Dünkü yazımdan sonra bir hayli etki-tepki aldım.
En keyiflisi de, “Akaydın, hiçbir iş yapmamasını türlü bahaneler üretip, suni gündemler yaratarak geçiştirmesinden bu millet bıktı. Sen de bunu yüzüne karşı söylemişsin. Yüreğine kurban, ağzına sağlık” olanıydı.
Birilerine abartıyorum gibi geldi değil mi?
Geldiği yere kadar.
Bir yorum da, “Hoca Türel’e mitomani hitabından gönderme yapıp, bildiğimiz Türkçe’yi kullanırsan daha yakışık alır demiş ama, Vedat bey senin soruna da kendisi Ajitasyon yaratmaya çalışıyorsun cevabı vermiş. Peki bu ne oluyor” diye yapılmış.
Ben ne diyeyim arkadaş.
Antalyalı zaten benim yerime denilmesi gerekeni diyor.
Şekil A’da olduğu gibi.
Hoca’nın basın toplantısının ardından, AKM’deki bir başka odada Akaydın ve İl Yönetimi ile birlikte çay içtiğimizi de belirtmiştim ya.
O sohbette İl başkanı Devrim Kök, “Muratpaşa İlçe Başkanımız Ercan Erkan olayı yanlış yere götürmüş. Bizim ön seçim şartımız yerel seçimlerdeki meclis üyeleri ve genel seçimlerdeki milletvekili aday belirlemeleri ve sıralamaları içindi” cevabı vermişti.
** ** ** ** ** **
Dursun Gündoğdu, uzun yıllarını verdiği gazetecilik mesleğinden emekli olup, internet gazeteciliğiyle günlerini geçiştirirken, adı önce Antalya Gazeteciler Cemiyeti’nin yaklaşan kongresi öncesi başkan adaylığı ile anıldı.

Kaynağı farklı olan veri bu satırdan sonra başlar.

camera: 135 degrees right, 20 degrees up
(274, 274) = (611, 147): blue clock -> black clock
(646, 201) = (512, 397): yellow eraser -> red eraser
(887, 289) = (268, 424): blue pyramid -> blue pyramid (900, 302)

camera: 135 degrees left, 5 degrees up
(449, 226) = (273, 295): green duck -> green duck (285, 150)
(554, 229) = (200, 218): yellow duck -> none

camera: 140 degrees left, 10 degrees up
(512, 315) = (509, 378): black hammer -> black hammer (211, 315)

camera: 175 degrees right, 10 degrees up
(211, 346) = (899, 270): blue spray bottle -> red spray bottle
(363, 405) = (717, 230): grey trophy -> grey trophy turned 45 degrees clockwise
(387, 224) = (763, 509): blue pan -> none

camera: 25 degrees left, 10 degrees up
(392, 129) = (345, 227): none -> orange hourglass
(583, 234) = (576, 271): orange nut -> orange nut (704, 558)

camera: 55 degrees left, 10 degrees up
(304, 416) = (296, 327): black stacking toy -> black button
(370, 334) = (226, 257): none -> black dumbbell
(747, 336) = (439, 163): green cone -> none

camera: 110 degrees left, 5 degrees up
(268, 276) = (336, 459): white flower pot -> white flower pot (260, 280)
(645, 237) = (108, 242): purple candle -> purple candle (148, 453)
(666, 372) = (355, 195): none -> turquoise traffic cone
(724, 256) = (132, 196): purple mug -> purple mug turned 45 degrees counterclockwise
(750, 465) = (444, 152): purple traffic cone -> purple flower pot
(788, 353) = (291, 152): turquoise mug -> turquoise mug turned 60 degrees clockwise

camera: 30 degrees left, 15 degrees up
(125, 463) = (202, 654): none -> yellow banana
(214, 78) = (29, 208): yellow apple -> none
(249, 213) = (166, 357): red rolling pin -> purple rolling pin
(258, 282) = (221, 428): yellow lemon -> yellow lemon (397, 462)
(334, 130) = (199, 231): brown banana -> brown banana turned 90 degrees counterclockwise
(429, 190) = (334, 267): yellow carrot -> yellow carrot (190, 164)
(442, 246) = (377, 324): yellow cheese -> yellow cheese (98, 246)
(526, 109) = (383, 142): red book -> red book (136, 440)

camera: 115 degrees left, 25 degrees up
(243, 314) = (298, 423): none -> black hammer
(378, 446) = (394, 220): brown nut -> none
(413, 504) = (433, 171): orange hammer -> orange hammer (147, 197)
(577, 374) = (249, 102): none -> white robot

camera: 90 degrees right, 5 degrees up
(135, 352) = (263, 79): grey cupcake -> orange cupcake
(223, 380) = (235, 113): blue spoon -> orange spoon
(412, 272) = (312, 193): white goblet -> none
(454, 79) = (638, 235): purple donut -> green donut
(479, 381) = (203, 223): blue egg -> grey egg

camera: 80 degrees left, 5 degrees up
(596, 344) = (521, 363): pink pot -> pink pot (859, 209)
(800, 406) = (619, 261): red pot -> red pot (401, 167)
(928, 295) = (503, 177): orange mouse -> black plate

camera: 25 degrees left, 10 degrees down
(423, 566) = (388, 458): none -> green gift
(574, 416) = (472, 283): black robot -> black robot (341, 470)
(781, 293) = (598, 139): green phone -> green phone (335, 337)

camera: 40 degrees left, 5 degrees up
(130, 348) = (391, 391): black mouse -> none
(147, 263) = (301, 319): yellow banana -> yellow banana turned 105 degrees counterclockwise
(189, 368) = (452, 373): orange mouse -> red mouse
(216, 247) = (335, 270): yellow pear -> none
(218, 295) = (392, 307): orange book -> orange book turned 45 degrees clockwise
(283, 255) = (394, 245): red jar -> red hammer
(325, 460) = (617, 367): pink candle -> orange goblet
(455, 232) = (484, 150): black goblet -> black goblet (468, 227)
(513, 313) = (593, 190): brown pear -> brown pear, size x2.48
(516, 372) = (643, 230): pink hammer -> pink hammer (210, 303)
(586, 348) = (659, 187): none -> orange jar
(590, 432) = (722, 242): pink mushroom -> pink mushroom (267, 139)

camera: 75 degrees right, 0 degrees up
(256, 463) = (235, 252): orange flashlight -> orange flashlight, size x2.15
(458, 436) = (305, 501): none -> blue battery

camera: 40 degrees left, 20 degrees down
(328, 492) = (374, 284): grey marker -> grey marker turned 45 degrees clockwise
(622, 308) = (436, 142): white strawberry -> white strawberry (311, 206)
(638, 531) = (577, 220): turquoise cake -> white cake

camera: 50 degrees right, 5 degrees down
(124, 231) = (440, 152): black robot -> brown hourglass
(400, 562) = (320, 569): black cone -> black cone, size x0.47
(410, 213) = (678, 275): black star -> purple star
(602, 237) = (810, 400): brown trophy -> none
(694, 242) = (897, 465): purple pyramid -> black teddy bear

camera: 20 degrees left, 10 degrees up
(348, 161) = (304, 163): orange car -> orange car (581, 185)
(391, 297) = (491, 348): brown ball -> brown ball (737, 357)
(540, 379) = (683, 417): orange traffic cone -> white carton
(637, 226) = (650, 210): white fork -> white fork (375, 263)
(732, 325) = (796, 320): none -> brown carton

Şu sıralar da, CHP’den siyaset yapmaya soyunduğundan bahsediliyor.
Daha doğrusu bahsedilmekten ziyade, Gündoğdu’nun bu düşüncesini Konyaaltı’nda hayata geçirme uğraşı olduğunu tespit ettik.
Nitekim.,
Devrim Kök ile Ercan Erkan’ın, “Ön seçim isteriz” başlıklı toplantısında kendisi ile ilgili yapılan yorumlar, o yorumların arasında da Konyaaltı isminin geçmesinden sonra, Dursun Gündoğdu’nun her siyasetçi adayının yaptığı gibi soluğu Ankara’da alması, işin ciddiyetini ortaya koyuyordu.
Dün sabah erken saatlerde, İl Yönetimi’nden hatırı sayılır (!) birisiyle başkent yoluna düştüğünü öğrendiğimiz Gündoğdu, Genel Başkan Kılıçdaroğlu ile mi görüştü yoksa bir başka üst düzeyden mi icazet istedi bilemiyorum.
Hatta.,
Ben Dursun Gündoğdu’nun Ankara’ya gidişinden, “İlle de ön seçim” diye direten, “O ön seçimi biz sadece meclis üyeleri için talep ettik” diye de ekleyen İl Başkanı Kök’ün haberdar olduğuna adım gibi eminim.
Asıl mesele.,
Değerli meslektaşım ve sevgili büyüğüm Dursun ağabeyim Konyaaltı’na başkan olmayı mı düşünüyor yoksa meclis üyesi mi?
Cevabı şimdilik sanırım yoktur.
Yoktur dediğime bakmayın.,
Var canım var.
O da ‘Yıldırım’ hızıyla Ankara’dan döner dönmez kendisine sorduğumuzda ortaya çıkacak.
Başkan adayıysa Ankara’ya gitmekte haklı.
Ancak.,
Eğer ki gönlünden geçen meclis üyeliği ise, ön seçim şartını ortaya koyup, bu konuda kararlılığını dile getirip, aksi olması halinde istifadan bile bahseden İl Başkanından icazet alması yeterli değil mi?
Değil.,
Çünkü asıl icazeti verecek olan ön seçimdeki delegeler.
Merak bu ya.,
Dursun Gündoğdu CHP’ye üye mi ki?
Dursun ağabeyimiz Ankara’dan döndükten sonra, “Siz ne hayali kuruyorsunuz ki? Ben Başkent’e CHP’li birisiyle, CHP’li birisinin röportajını yapmaya, yani gazeteciliğimi uygulamaya gittim dese.”
Bizim, “Pardon” dememiz yeterli.
Biz deriz demesine de, Dursun Gündoğdu Konyaaltı konusuna, “pardon” der mi ki?